Ich finde das eine recht befremdliche Aussage von Menschen, die Geschichten erzählen, die nachher von anderen gelesen werden sollen.
Aber, werden manche einwenden, ich habe noch nie mit einem Gedicht gegen den Kapitalismus gewettert, oder noch nie einen Blogpost zum Klimawandel geschrieben, und noch nie in einer Geschichte eine politische Partei erwähnt.
Mag sein. Ich habe bis Mitte 2011 auch nicht politisch gebloggt. Trotzdem habe ich mir nur im Teeniealter den Luxus geleistet, zu glauben, meine Fiktion sei unpolitisch.
Irgendwann habe ich nämlich Folgendes begriffen, noch bevor Lisa Cron mit ihrem Schreibratgeber daherkam: Menschen leiten aus Geschichten Aussagen über die Natur des Menschen und der Welt her.
Stories erzielen einen Lerneffekt durch Mitleiden. Deswegen stehen die meisten von uns so auf Fiktion.
Schreibe ich zum Beispiel über Echte Kerle (TM), die den Tag retten, während ihre Treuen Frauen (TM) daheim auf sie warten, ist das eine politische Aussage.
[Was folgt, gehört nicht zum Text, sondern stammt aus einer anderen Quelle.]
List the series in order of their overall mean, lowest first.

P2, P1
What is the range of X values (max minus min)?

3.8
Sie bedeutet, dass ich nur Echten Kerlen (TM) zutraue, den Tag zu retten, und dass ich von deren Frauen erwarte, treu daheim zu bleiben und den Haushalt zu erledigen.
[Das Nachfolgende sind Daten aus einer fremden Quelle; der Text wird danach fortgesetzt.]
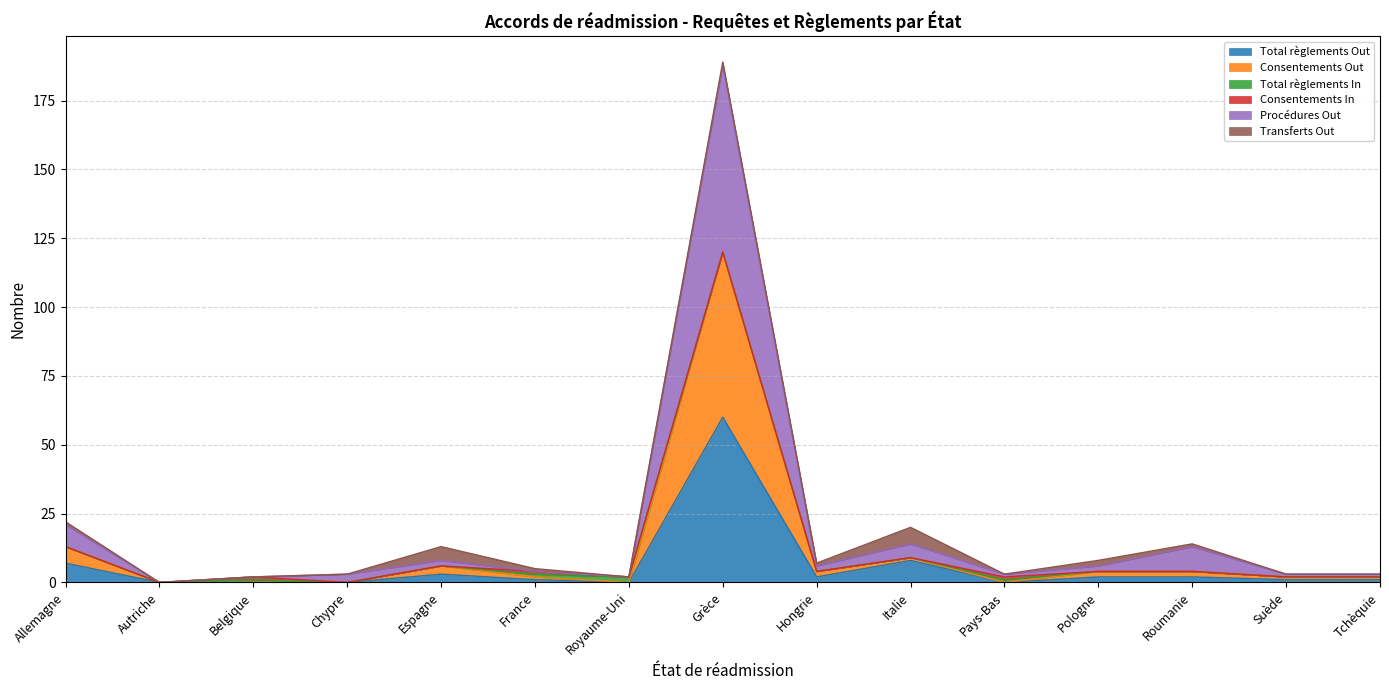

True or false: Consentements Out has more than 1 interior local peaks.

True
Eine einzelne solche Story mag ja nicht viel Gewicht haben, aber irgendwie … sind sie überall. Seit Jahrtausenden.
Logischerweise leitet sich dank reiner Masse das Publikum die Aussage her, dass Frauen und solche, die dafür gehalten werden, nicht so wichtig sind wie Männer und solche, die dafür gehalten werden.
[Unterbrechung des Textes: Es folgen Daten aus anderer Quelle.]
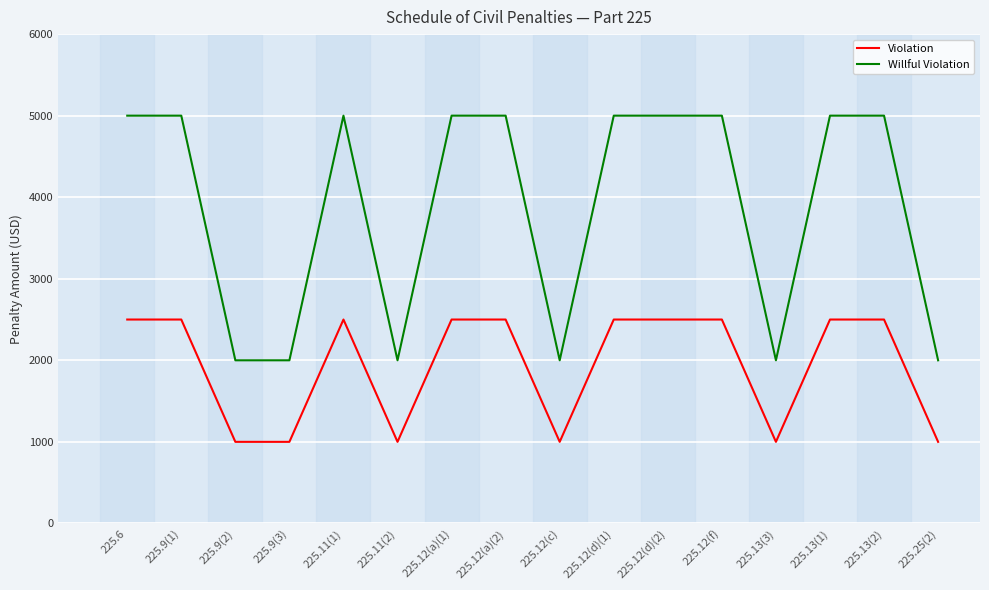

What is the maximum value shown in the chart?

5000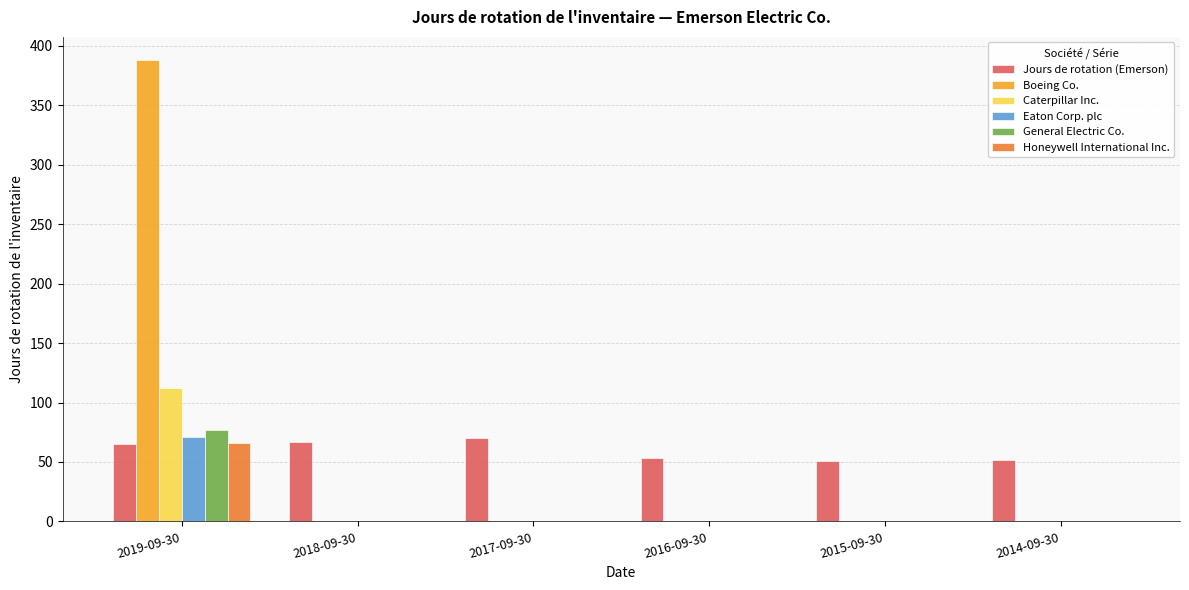

Does the chart contain stacked bars?

No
Doch politische Aussagen finden auch subtilere Wege:
Hat das zerstrittene, gut situierte Ehepaar 50+ in meinem Gesellschaftsroman eine Reinigungskraft? Wie heißt die? Verdient sie in der Story überhaupt einen Namen? Woher kommt sie? Wieso geht sie putzen, obwohl sie mal in Irkutsk Kinderkrankenpflegerin war? Ist sie angemeldet?
Wieso erzähle ich überhaupt von einem zerstrittenen deutschen Ehepaar 50+ statt über Inna, die kürzlich ihren Mann verlassen hat und außerdem nicht weiß, wie sie ihrer begabten Tochter weiter den Gesangsunterricht finanzieren soll?
Schon mit der Wahl, über ein gut situiertes Ehepaar zu schreiben statt über eine Reinigungskraft, bewerte ich die Verhältnisse in diesem Staat. Reich = wichtig. Nicht sozialversicherte Putze = uninteressant.
Auch das ist eine politische Aussage. Und vielleicht ist sie gefährlicher als ein mies gereimter Protestsong, denn die Botschaft fällt ja nicht auf, sondern versteckt sich unter einem Haufen Ehedrama.
Selbiges funktioniert im übrigen auch mit Fantasy. Ist eigentlich schon mal wem aufgefallen, dass Harry Potter keine Fremdsprache in der Schule lernen muss, sich aber über die Aktzente der Schüler*innen aus Beauxbatons und Durmstrang lustig machen darf? (Aber wenigstens kommen die Hauselfen zu ihrem Recht …)
Insofern ist es durchaus angebracht, als Autor*in zu überlegen, welche Macht ich habe, und wie ich sie nutze.